> **Excerpted text**
Since restrictions on the sale of high-powered magnets were lifted in 2016, injuries relating to magnets have skyrocketed, and experts are concerned that parents might not realize how serious injuries from these magnets can be. When swallowed, high-powered magnets are strong enough to connect inside the body, which can create holes in the intestines, requiring emergency surgery to fix. To help parents and caregivers keep their children safer, Harborview Injury Prevention & Research Center is joining other advocates across the country to raise awareness about the dangers of high-powered magnets.
High-powered magnets (also known as rare earth or neodymium magnets) can be found in a variety of products. Desk sets are large numbers of small, strong magnets that often come in a cube, ball, or egg shape, and the magnets are not enclosed in plastic or other material. Research shows that about half of injuries to children relating to high-powered magnets come from these types of sets.

> **Records supplied**
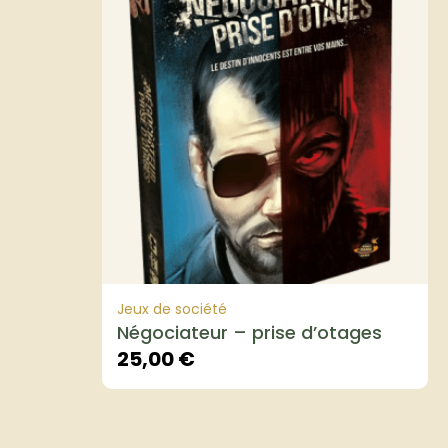
Jeux de société
Négociateur – prise d’otages
25,00
€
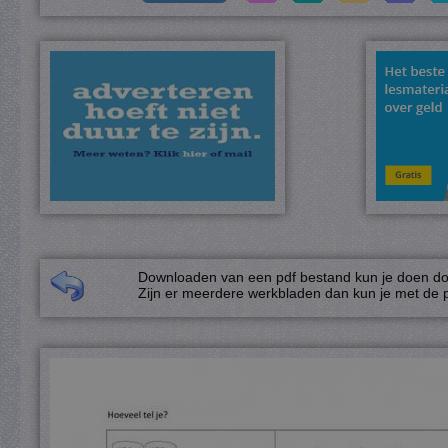
Downloaden van een pdf bestand kun je doen door
Zijn er meerdere werkbladen dan kun je met de p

> **Task item**
Carry on the text about the dangers of high-powered magnets, starting after its last sentence. The items have no connection to the text about high-powered magnets.

> **Answer to this task**
There are also high-powered magnetic construction sets, which contain plastic rods with magnets at the ends and small metal balls, and tile or panel building sets, which enclose magnets in plastic tiles that are too large to be swallowed. Some of these products meet safety standards, but other might not, meaning parents and caregivers need to think carefully about what they are bringing into their homes.
Child magnet injuries have become increasingly common over the past few decades. A 2013 study co-authored by pediatrician and HIPRC core member Beth Ebel, M.D., MPH found that 74 percent of magnetic foreign bodies were ingested and 21 percent were intranasal.
High-powered magnet sets are one of those “hidden hazards” that put children of all ages, including older children and teens, at risk. Here’s what parents and caregivers should know:
High-powered magnets are more dangerous than many people realize.
It’s hard to keep track of them.
Just because a product is on the market does not mean it is safe to have in your home.
The symptoms after swallowing high-powered magnets are similar to common illnesses: vomiting (throwing up), fever, and stomach pain. If your child is showing these symptoms and you have high-powered magnets in your home, magnets might be the cause.
More safety information is available from Prevent Child Injury.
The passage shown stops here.